Обжившись, она потребовала от хозяйки, чтобы та ежедневно в «письменной форме» давала ей точные о себе сведения, когда выходит из дому: «куда? к кому? и когда вернется?» (Адреса и телефоны). Для «безобразия», я посоветовал прибавить и «по какому делу».

Я помогал Анне Безумной в составлении этих опросных листов, написал ей пример, расположив вопросы графически ясно, просто и стройно. И бумаги ей нарезал такую вот стопку (бумага еще водилась) для подкладывания и для «упрощения делопроизводства». А чтобы убить время – время ее враг – одновременно с «контролем» я сочинил ей «литературную» работу. Она была в восторге. И с месяц мы разбирали старые газеты – но не по содержанию, а по размеру: в коридоре вывели целую колонку под потолок. А в часы ожесточения, когда руки ее тянулись царапать что-ни-попало, она под мою диктовку старательно писала любовные письма знакомым и незнакомым… Она и сама любила сочинять, но всегда напишет карандашом так неразборчиво, понять ничего нельзя, как ни старайся. Свои письма она подсовывает под дверь – верный способ, не пропадет.

Бедная Анна Безумная! Душа у нее ласковая, мученица! – нет, не вернется, за что и куда ее угнали?

* * *

А до Анны Безумной в ее комнате жил Аксолат. Очень смирный, занимался графологией – изучал почерка – так и проводил время в тихом занятии. Он тоже спускался от Половчанки к нам: ей была любопытна моя графическая китайщина. Конечно, если человек на почерках сосредоточится, и пусть он самый растихий, а уж какая-нибудь странность в нем таится. Да так оно и оказалось.

При всеобщем перепуге после 10 мая (1940 год), когда правители наши, вдруг сделавшись людьми верующими и богомольными, отправились в Нотр-Дам служить молебен23, а в речах и газетах зачастило слово «чудо»: все надежды возлагались на чудеса.
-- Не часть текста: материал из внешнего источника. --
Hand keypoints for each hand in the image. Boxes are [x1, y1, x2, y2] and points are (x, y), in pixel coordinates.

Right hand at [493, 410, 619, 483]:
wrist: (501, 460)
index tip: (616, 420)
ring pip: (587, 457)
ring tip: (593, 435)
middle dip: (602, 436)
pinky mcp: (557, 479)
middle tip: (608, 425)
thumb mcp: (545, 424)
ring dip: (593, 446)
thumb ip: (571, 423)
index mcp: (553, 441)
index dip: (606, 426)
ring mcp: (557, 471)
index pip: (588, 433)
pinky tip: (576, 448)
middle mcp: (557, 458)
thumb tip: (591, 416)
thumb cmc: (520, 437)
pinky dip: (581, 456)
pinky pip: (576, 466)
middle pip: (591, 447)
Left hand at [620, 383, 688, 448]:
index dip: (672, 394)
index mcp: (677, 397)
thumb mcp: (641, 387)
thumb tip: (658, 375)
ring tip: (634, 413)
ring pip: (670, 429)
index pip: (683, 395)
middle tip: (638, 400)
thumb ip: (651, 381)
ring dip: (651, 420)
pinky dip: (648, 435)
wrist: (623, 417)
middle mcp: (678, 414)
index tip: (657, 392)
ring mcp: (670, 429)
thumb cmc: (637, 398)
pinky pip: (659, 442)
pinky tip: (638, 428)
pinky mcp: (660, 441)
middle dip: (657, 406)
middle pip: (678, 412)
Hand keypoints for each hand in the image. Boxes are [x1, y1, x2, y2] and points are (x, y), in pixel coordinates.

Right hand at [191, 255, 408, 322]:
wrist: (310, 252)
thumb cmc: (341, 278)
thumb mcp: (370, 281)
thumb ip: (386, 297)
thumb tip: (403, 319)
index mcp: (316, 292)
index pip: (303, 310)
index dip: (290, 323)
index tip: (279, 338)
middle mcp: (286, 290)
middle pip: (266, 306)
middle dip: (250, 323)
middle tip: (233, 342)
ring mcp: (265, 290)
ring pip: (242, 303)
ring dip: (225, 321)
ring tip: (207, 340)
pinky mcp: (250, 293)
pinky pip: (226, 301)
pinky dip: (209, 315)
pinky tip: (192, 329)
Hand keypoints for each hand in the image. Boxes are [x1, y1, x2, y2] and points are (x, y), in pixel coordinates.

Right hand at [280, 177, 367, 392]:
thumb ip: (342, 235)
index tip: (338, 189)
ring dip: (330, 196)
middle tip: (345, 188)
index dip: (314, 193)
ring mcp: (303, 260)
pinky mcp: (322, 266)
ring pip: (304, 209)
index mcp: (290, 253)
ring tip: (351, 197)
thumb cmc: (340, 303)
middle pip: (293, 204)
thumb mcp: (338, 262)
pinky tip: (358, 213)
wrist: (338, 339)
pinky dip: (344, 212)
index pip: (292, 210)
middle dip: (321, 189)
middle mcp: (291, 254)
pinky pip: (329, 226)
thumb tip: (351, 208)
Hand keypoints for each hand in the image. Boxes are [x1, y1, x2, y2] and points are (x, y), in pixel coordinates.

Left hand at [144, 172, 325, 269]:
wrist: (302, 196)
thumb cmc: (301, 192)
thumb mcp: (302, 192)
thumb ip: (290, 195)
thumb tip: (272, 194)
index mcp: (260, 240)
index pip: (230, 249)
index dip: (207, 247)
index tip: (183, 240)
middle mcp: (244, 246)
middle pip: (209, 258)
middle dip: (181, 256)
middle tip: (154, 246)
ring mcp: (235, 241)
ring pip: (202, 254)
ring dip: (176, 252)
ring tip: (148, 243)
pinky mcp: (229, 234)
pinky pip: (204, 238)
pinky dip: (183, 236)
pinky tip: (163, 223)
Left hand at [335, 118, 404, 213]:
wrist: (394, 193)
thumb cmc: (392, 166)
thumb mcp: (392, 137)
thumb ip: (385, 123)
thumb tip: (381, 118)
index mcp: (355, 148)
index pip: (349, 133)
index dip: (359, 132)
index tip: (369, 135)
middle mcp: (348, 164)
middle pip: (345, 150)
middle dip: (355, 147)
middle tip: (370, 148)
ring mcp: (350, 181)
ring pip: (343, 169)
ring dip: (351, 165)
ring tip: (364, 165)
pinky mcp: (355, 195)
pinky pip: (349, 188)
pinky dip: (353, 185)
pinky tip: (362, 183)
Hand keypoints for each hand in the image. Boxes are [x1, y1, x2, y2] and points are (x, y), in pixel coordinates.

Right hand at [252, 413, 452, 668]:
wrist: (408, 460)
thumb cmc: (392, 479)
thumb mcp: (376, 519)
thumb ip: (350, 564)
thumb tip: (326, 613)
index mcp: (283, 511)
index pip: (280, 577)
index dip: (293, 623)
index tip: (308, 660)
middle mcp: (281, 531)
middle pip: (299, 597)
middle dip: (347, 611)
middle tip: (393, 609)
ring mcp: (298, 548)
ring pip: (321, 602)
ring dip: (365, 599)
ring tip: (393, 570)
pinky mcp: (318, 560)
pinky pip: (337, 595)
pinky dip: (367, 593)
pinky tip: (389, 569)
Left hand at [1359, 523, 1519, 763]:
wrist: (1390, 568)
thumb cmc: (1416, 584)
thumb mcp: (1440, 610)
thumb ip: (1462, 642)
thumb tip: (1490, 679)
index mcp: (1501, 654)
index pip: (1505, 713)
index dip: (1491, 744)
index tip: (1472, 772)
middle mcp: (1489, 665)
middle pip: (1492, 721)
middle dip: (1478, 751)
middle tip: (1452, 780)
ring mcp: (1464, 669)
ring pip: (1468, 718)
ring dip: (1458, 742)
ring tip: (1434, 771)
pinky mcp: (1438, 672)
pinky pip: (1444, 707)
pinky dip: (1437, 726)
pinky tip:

Но, как известно, береженого и Бог бережет, и благоразумные бросились кто куда из Парижа. Побежал и Аксолат, забрав от Половчанки все свои вещи – до перьев и карандашей, и одно забыл, – не думаю, чтоб преднамеренно, горшок. А горшок был единственный во вселенной, как стали его величать механики и водопроводчики, подлинно, чудо искусства: «самосветящийся урыльник».

Устройство урыльника не сложное, но механизм хитрый: стоит только усесться поудобнее, как тотчас внутри горшка зажжется электрическая лампочка, кроме того, если надавить кнопку, горшок можно поднять по желанию – он был установлен на складных металлических прутьях, вроде гармонии, – и на корточки садиться вовсе не обязательно.

Про этот диковинный нужный «аппарат» скоро стало всем известно и не только в доме, а и кругом до Тоненькой шейки, булочницы, и Бешеных баб, зеленной рынок, соседний с Иваном Павловичем Кобеко.

«Сору, говорите, из избы не выносить! – говорил Иван Павлыч, – хороша была бы изба, если бы копить в ней такую драгоценность».

Горшок Аксолата сделался популярен не менее, чем голландец, Евреинов и фотограф Лиже, и на время затмил камушки для зажигалки, изобретение Железного.

И не редки случаи, зайдет к Половчанке какой-нибудь по делу, больше дамы, а из разговора выясняется, что пришел человек «горшочек посмотреть».

Бедный Аксолат, его судьба – горькая участь Анны Безумной: не вернулась – где-то по дороге зацапали и увезли.